Intento reanudar la escritura pero me quedo bloqueado y mis ojos se van hasta la punta dorada de la pluma. Absorto acerco más la pluma a mi cara. Contemplo deslumbrado la punta cada vez más dorada, cada vez más cerca de mis ojos. La acerco más y más, lentamente, hacia mi ojo derecho hasta que la pierdo de vista. Noto cómo acaricia mi párpado inferior y cómo lentamente la voy hundiendo en la piel. La punta toca algo sólido, duro, que se mueve en la cuenca de mi ojo y al momento veo una pequeña esfera, como una canica grande, caída no sé de dónde y rebotar sobre la superficie del escritorio. La sigo con la mirada y veo cómo se precipita por el borde. Ya no la veo, sólo oigo, alejándose, el golpeteo al chocar contra la tarima, clok, clok, clock … Los vanos están cubiertos y los recuerdos se van ordenando, pero todavía sigo confuso.
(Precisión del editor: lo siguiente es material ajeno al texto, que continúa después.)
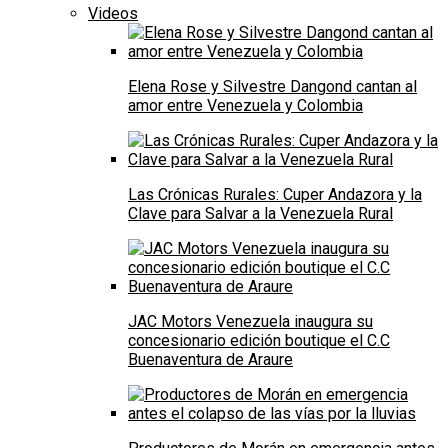
Videos
Elena Rose y Silvestre Dangond cantan al
amor entre Venezuela y Colombia
Las Crónicas Rurales: Cuper Andazora y la
Clave para Salvar a la Venezuela Rural
JAC Motors Venezuela inaugura su
concesionario edición boutique el C.C
Buenaventura de Araure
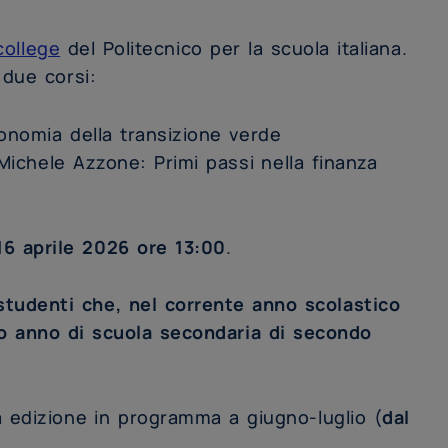
college
del Politecnico per la scuola italiana.
 due corsi:
onomia della transizione verde
Michele Azzone: Primi passi nella finanza
 16 aprile 2026 ore 13:00
.
studenti che, nel corrente anno scolastico
o anno di scuola secondaria di secondo
 edizione in programma a giugno-luglio (
dal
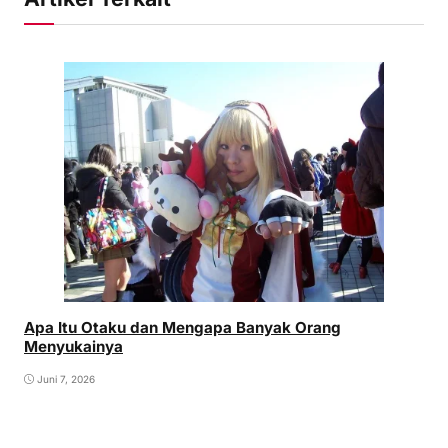
Apa Itu Otaku dan Mengapa Banyak Orang
Menyukainya
Juni 7, 2026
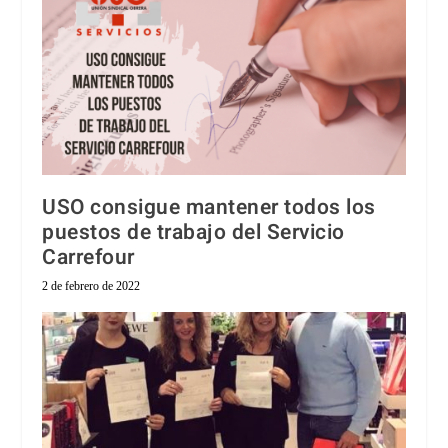
USO consigue mantener todos los
puestos de trabajo del Servicio
Carrefour
2 de febrero de 2022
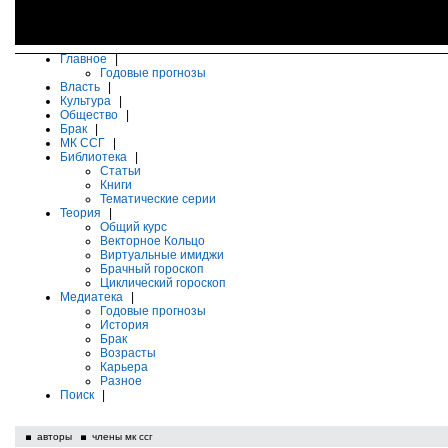
Главное
|
Годовые прогнозы
Власть
|
Культура
|
Общество
|
Брак
|
МК ССГ
|
Библиотека
|
Статьи
Книги
Тематические серии
Теория
|
Общий курс
Векторное Кольцо
Виртуальные имиджи
Брачный гороскоп
Циклический гороскоп
Медиатека
|
Годовые прогнозы
История
Брак
Возрасты
Карьера
Разное
Поиск
|
авторы
члены мк ссг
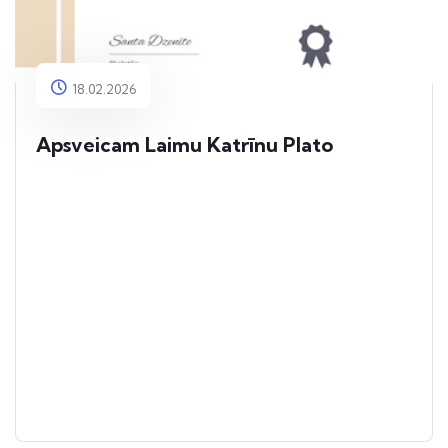
18.02.2026
Apsveicam Laimu Katrīnu Plato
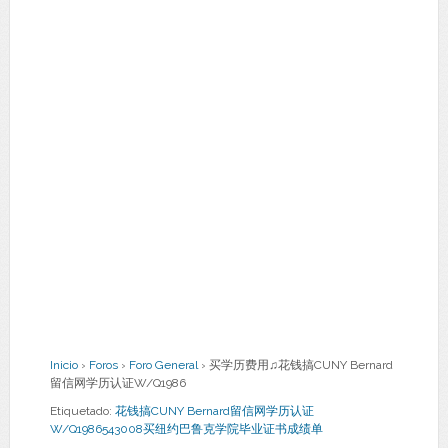
Inicio
›
Foros
›
Foro General
›
买学历费用♫花钱搞CUNY Bernard
留信网学历认证W/Q1986
Etiquetado:
花钱搞CUNY Bernard留信网学历认证
W/Q1986543008买纽约巴鲁克学院毕业证书成绩单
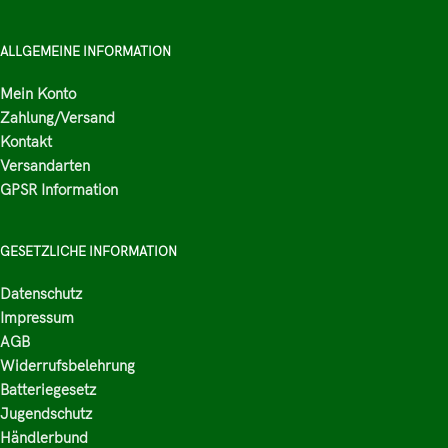
ALLGEMEINE INFORMATION
Mein Konto
Zahlung/Versand
Kontakt
Versandarten
GPSR Information
GESETZLICHE INFORMATION
Datenschutz
Impressum
AGB
Widerrufsbelehrung
Batteriegesetz
Jugendschutz
Händlerbund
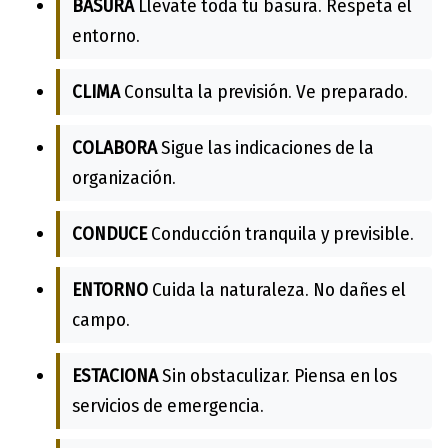
BASURA
Llévate toda tu basura. Respeta el
entorno.
CLIMA
Consulta la previsión. Ve preparado.
COLABORA
Sigue las indicaciones de la
organización.
CONDUCE
Conducción tranquila y previsible.
ENTORNO
Cuida la naturaleza. No dañes el
campo.
ESTACIONA
Sin obstaculizar. Piensa en los
servicios de emergencia.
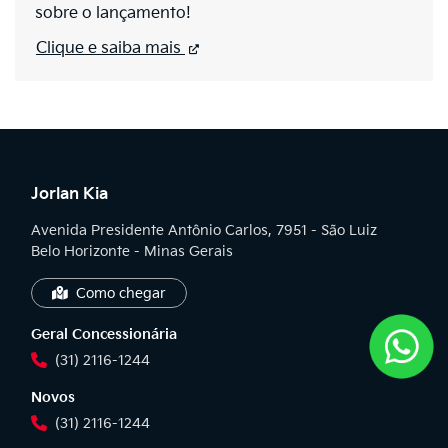
sobre o lançamento!
Clique e saiba mais
Jorlan Kia
Avenida Presidente Antônio Carlos, 7951 - São Luiz
Belo Horizonte - Minas Gerais
Como chegar
Geral Concessionária
(31) 2116-1244
Novos
(31) 2116-1244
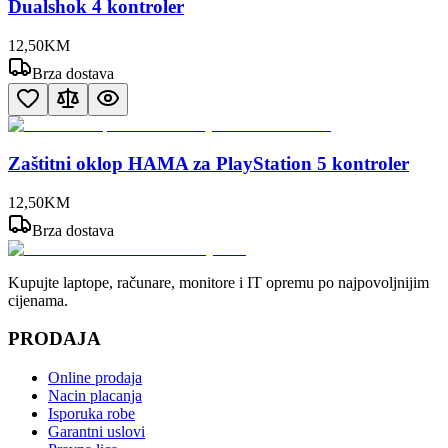
Dualshok 4 kontroler
12
,
50
KM
Brza dostava
Zaštitni oklop HAMA za PlayStation 5 kontroler
12
,
50
KM
Brza dostava
Kupujte laptope, računare, monitore i IT opremu po najpovoljnijim
cijenama.
PRODAJA
Online prodaja
Nacin placanja
Isporuka robe
Garantni uslovi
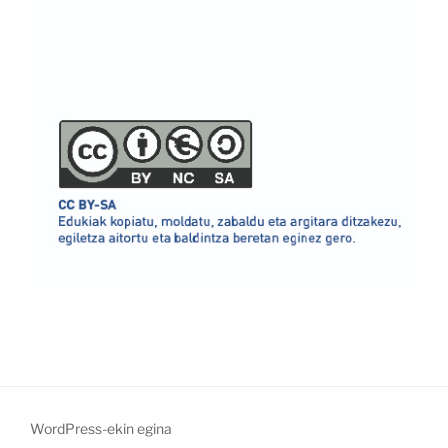
WordPress-ekin egina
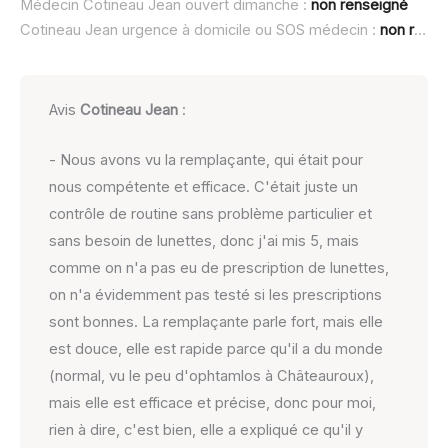
Médecin Cotineau Jean ouvert dimanche :
non renseigné
Cotineau Jean urgence à domicile ou SOS médecin :
non renseigné
Avis
Cotineau Jean
:
- Nous avons vu la remplaçante, qui était pour
nous compétente et efficace. C'était juste un
contrôle de routine sans problème particulier et
sans besoin de lunettes, donc j'ai mis 5, mais
comme on n'a pas eu de prescription de lunettes,
on n'a évidemment pas testé si les prescriptions
sont bonnes. La remplaçante parle fort, mais elle
est douce, elle est rapide parce qu'il a du monde
(normal, vu le peu d'ophtamlos à Châteauroux),
mais elle est efficace et précise, donc pour moi,
rien à dire, c'est bien, elle a expliqué ce qu'il y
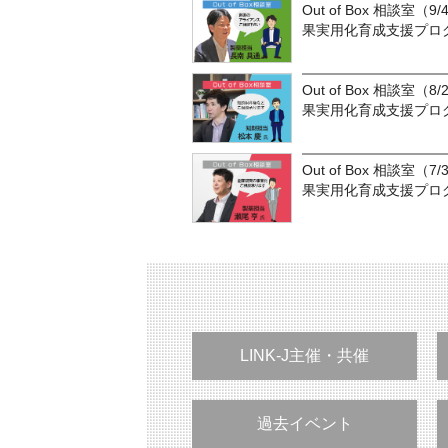
Out of Box 相談室（
果実用化育成支援プロ
Out of Box 相談室（
果実用化育成支援プロ
Out of Box 相談室（
果実用化育成支援プロ
LINK-J主催・共催
過去イベント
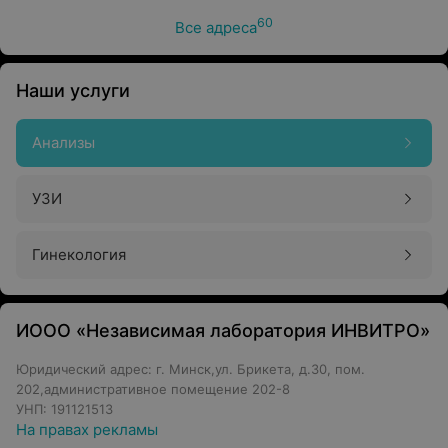
60
Все адреса
Наши услуги
Анализы
УЗИ
Гинекология
ИООО «Независимая лаборатория ИНВИТРО»
Юридический адрес: г. Минск,ул. Брикета, д.30, пом.
202,административное помещение 202-8
УНП: 191121513
На правах рекламы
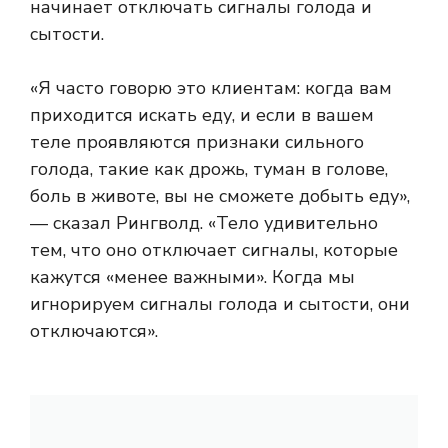
начинает отключать сигналы голода и
сытости.
«Я часто говорю это клиентам: когда вам
приходится искать еду, и если в вашем
теле проявляются признаки сильного
голода, такие как дрожь, туман в голове,
боль в животе, вы не сможете добыть еду»,
— сказал Рингволд. «Тело удивительно
тем, что оно отключает сигналы, которые
кажутся «менее важными». Когда мы
игнорируем сигналы голода и сытости, они
отключаются».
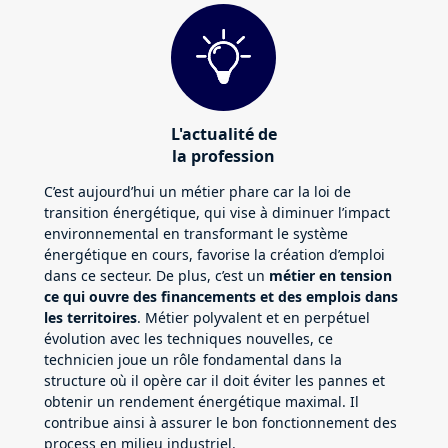
L'actualité de
la profession
C’est aujourd’hui un métier phare car la loi de
transition énergétique, qui vise à diminuer l’impact
environnemental en transformant le système
énergétique en cours, favorise la création d’emploi
dans ce secteur. De plus, c’est un
métier en tension
ce qui ouvre des financements et des emplois dans
les territoires
. Métier polyvalent et en perpétuel
évolution avec les techniques nouvelles, ce
technicien joue un rôle fondamental dans la
structure où il opère car il doit éviter les pannes et
obtenir un rendement énergétique maximal. Il
contribue ainsi à assurer le bon fonctionnement des
process en milieu industriel.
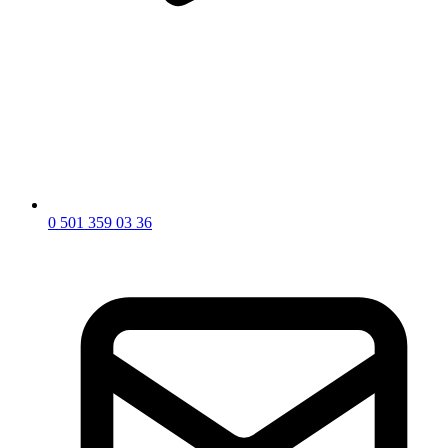
0 501 359 03 36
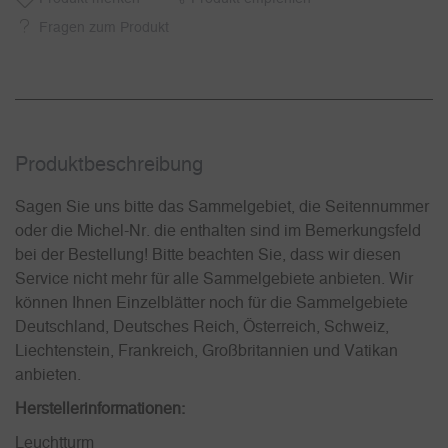
Fragen zum Produkt
Produkt­beschreibung
Sagen Sie uns bitte das Sammelgebiet, die Seitennummer
oder die Michel-Nr. die enthalten sind im Bemerkungsfeld
bei der Bestellung! Bitte beachten Sie, dass wir diesen
Service nicht mehr für alle Sammelgebiete anbieten. Wir
können Ihnen Einzelblätter noch für die Sammelgebiete
Deutschland, Deutsches Reich, Österreich, Schweiz,
Liechtenstein, Frankreich, Großbritannien und Vatikan
anbieten.
Herstellerinformationen:
Leuchtturm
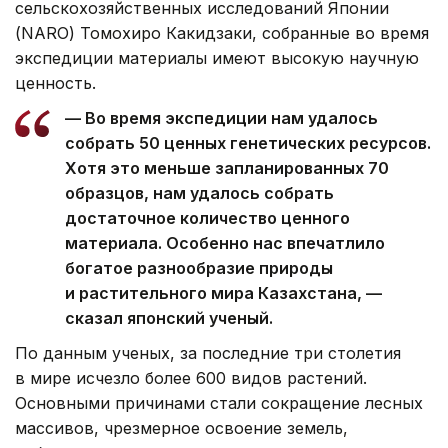
сельскохозяйственных исследований Японии
(NARO) Томохиро Какидзаки, собранные во время
экспедиции материалы имеют высокую научную
ценность.
— Во время экспедиции нам удалось
собрать 50 ценных генетических ресурсов.
Хотя это меньше запланированных 70
образцов, нам удалось собрать
достаточное количество ценного
материала. Особенно нас впечатлило
богатое разнообразие природы
и растительного мира Казахстана, —
сказал японский ученый.
По данным ученых, за последние три столетия
в мире исчезло более 600 видов растений.
Основными причинами стали сокращение лесных
массивов, чрезмерное освоение земель,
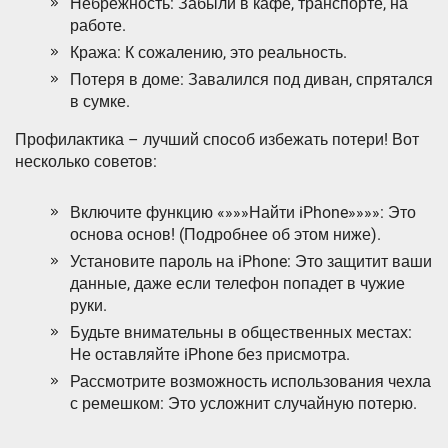
Небрежность: Забыли в кафе, транспорте, на
работе.
Кража: К сожалению, это реальность.
Потеря в доме: Завалился под диван, спрятался
в сумке.
Профилактика – лучший способ избежать потери! Вот
несколько советов:
Включите функцию «»»»Найти iPhone»»»»: Это
основа основ! (Подробнее об этом ниже).
Установите пароль на iPhone: Это защитит ваши
данные, даже если телефон попадет в чужие
руки.
Будьте внимательны в общественных местах:
Не оставляйте iPhone без присмотра.
Рассмотрите возможность использования чехла
с ремешком: Это усложнит случайную потерю.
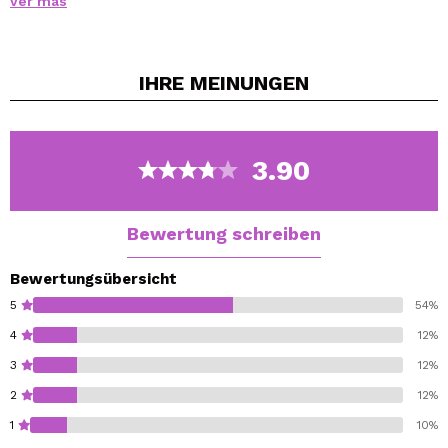
ver más
Seine leistungsstarke, hochpigmentierte Formel mit
einem natürlichen, matten Finish wurde erfolgreich
unter sieben Beleuchtungsarten getestet, von Blitzen
IHRE
MEINUNGEN
bis zu LED-Scheinwerfern.
Diese Grundierung ist perfekt für Fotos und Videos,
gleicht den Hautton aus, minimiert Unreinheiten und
hält stundenlang.
3.90
Photo Focus Foundation
Wet n Wild
Bewertung schreiben
Bewertungsübersicht
5
54%
4
12%
3
12%
2
12%
1
10%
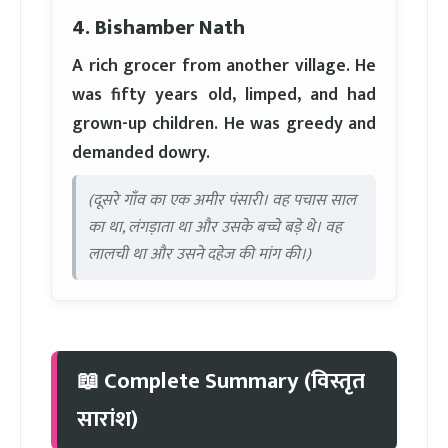
4. Bishamber Nath
A rich grocer from another village. He
was fifty years old, limped, and had
grown-up children. He was greedy and
demanded dowry.
(दूसरे गाँव का एक अमीर पंसारी। वह पचास साल
का था, लंगड़ाता था और उसके बच्चे बड़े थे। वह
लालची था और उसने दहेज की मांग की।)
📖 Complete Summary (विस्तृत
सारांश)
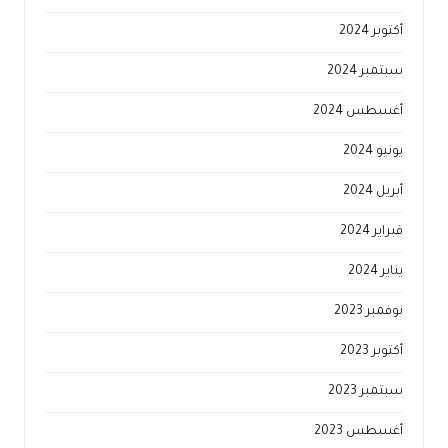
أكتوبر 2024
سبتمبر 2024
أغسطس 2024
يونيو 2024
أبريل 2024
فبراير 2024
يناير 2024
نوفمبر 2023
أكتوبر 2023
سبتمبر 2023
أغسطس 2023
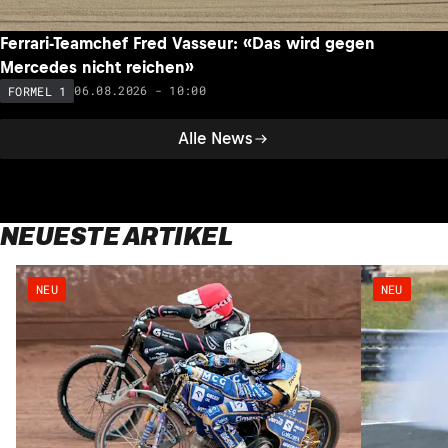
Ferrari-Teamchef Fred Vasseur: «Das wird gegen
Mercedes nicht reichen»
06.08.2026 - 10:00
FORMEL 1
Alle News
NEUESTE ARTIKEL
NEU
NEU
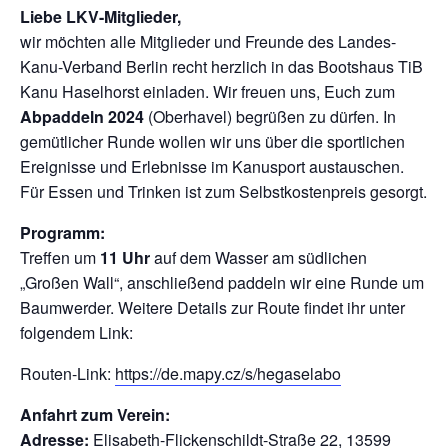
Liebe LKV-Mitglieder,
wir möchten alle Mitglieder und Freunde des Landes-
Kanu-Verband Berlin recht herzlich in das Bootshaus TiB
Kanu Haselhorst einladen. Wir freuen uns, Euch zum
Abpaddeln 2024
(Oberhavel) begrüßen zu dürfen. In
gemütlicher Runde wollen wir uns über die sportlichen
Ereignisse und Erlebnisse im Kanusport austauschen.
Für Essen und Trinken ist zum Selbstkostenpreis gesorgt.
Programm:
Treffen um
11 Uhr
auf dem Wasser am südlichen
„Großen Wall“, anschließend paddeln wir eine Runde um
Baumwerder. Weitere Details zur Route findet ihr unter
folgendem Link:
Routen-Link:
https://de.mapy.cz/s/hegaselabo
Anfahrt zum Verein:
Adresse:
Elisabeth-Flickenschildt-Straße 22, 13599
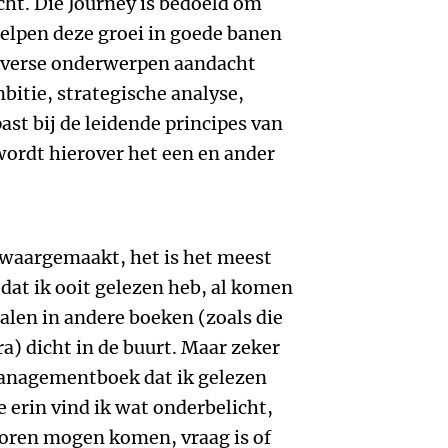
cht. Die Journey is bedoeld om
helpen deze groei in goede banen
diverse onderwerpen aandacht
bitie, strategische analyse,
ast bij de leidende principes van
e wordt hierover het een en ander
t waargemaakt, het is het meest
t ik ooit gelezen heb, al komen
len in andere boeken (zoals die
a) dicht in de buurt. Maar zeker
managementboek dat ik gelezen
erin vind ik wat onderbelicht,
voren mogen komen, vraag is of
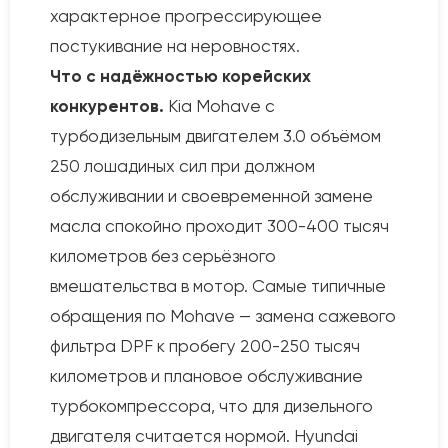
характерное прогрессирующее
постукивание на неровностях.
Что с надёжностью корейских
конкурентов.
Kia Mohave с
турбодизельным двигателем 3.0 объёмом
250 лошадиных сил при должном
обслуживании и своевременной замене
масла спокойно проходит 300-400 тысяч
километров без серьёзного
вмешательства в мотор. Самые типичные
обращения по Mohave — замена сажевого
фильтра DPF к пробегу 200-250 тысяч
километров и плановое обслуживание
турбокомпрессора, что для дизельного
двигателя считается нормой. Hyundai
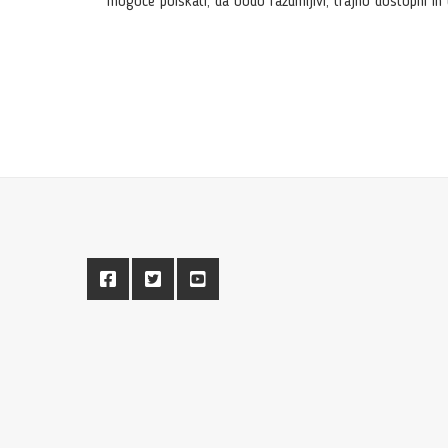
mogoče poiskati, da bodo razumljivi, trajno dostopni in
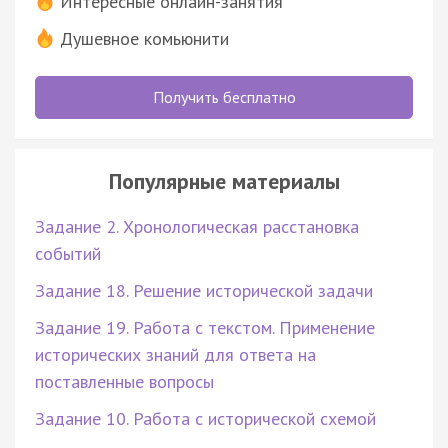
Интересные онлайн-занятия
Душевное комьюнити
Получить бесплатно
Популярные материалы
Задание 2. Хронологическая расстановка
событий
Задание 18. Решение исторической задачи
Задание 19. Работа с текстом. Применение
исторических знаний для ответа на
поставленные вопросы
Задание 10. Работа с исторической схемой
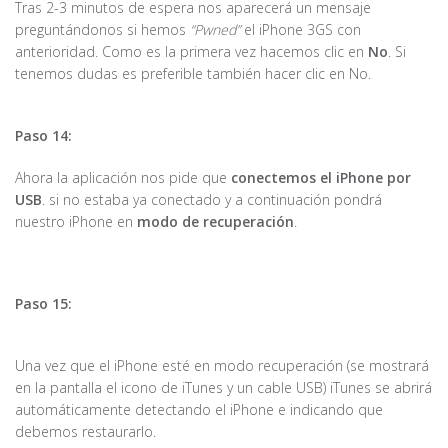
Tras 2-3 minutos de espera nos aparecerá un mensaje
preguntándonos si hemos
“Pwned”
el iPhone 3GS con
anterioridad. Como es la primera vez hacemos clic en
No
. Si
tenemos dudas es preferible también hacer clic en No.
Paso 14:
Ahora la aplicación nos pide que
conectemos el iPhone por
USB
. si no estaba ya conectado y a continuación pondrá
nuestro iPhone en
modo de recuperación
.
Paso 15:
Una vez que el iPhone esté en modo recuperación (se mostrará
en la pantalla el icono de iTunes y un cable USB) iTunes se abrirá
automáticamente detectando el iPhone e indicando que
debemos restaurarlo.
Miro nuevamente la punta dorada de la pluma y suavemente la acerco a mi ojo izquierdo hasta que se va desenfocando. Siento ahora cómo acaricia mi párpado izquierdo y poco a poco noto cómo rasga la piel y se va introduciendo entre el reborde del hueso y el ojo. Miro las palabras que he escrito hace unos instantes y las veo retorcerse y distorsionarse. Lentamente, muy lentamente presiono hacia arriba la pluma hasta que oigo un chasquido. De repente todo a mi alrededor se vuelve de un color rojo intenso y noto un líquido viscoso que se desliza serpenteando por mi mejilla izquierda hasta notar su sabor saldo en mis labios. Al sentir este sabor familiar, y mientras el rojo intenso camina hacia la oscuridad total, se alzan los negros cortinones que velaban mi memoria. Como relámpagos se reordenan los recuerdos en mi cabeza y reconozco cristalinamente la canica grande caída de mi párpado derecho hace un momento. Me parece oir el eco creciente de mi ojo de cristal al golpear la tarima, clock, clok, clok… ¿o es alguien que está golpeando la puerta del despacho?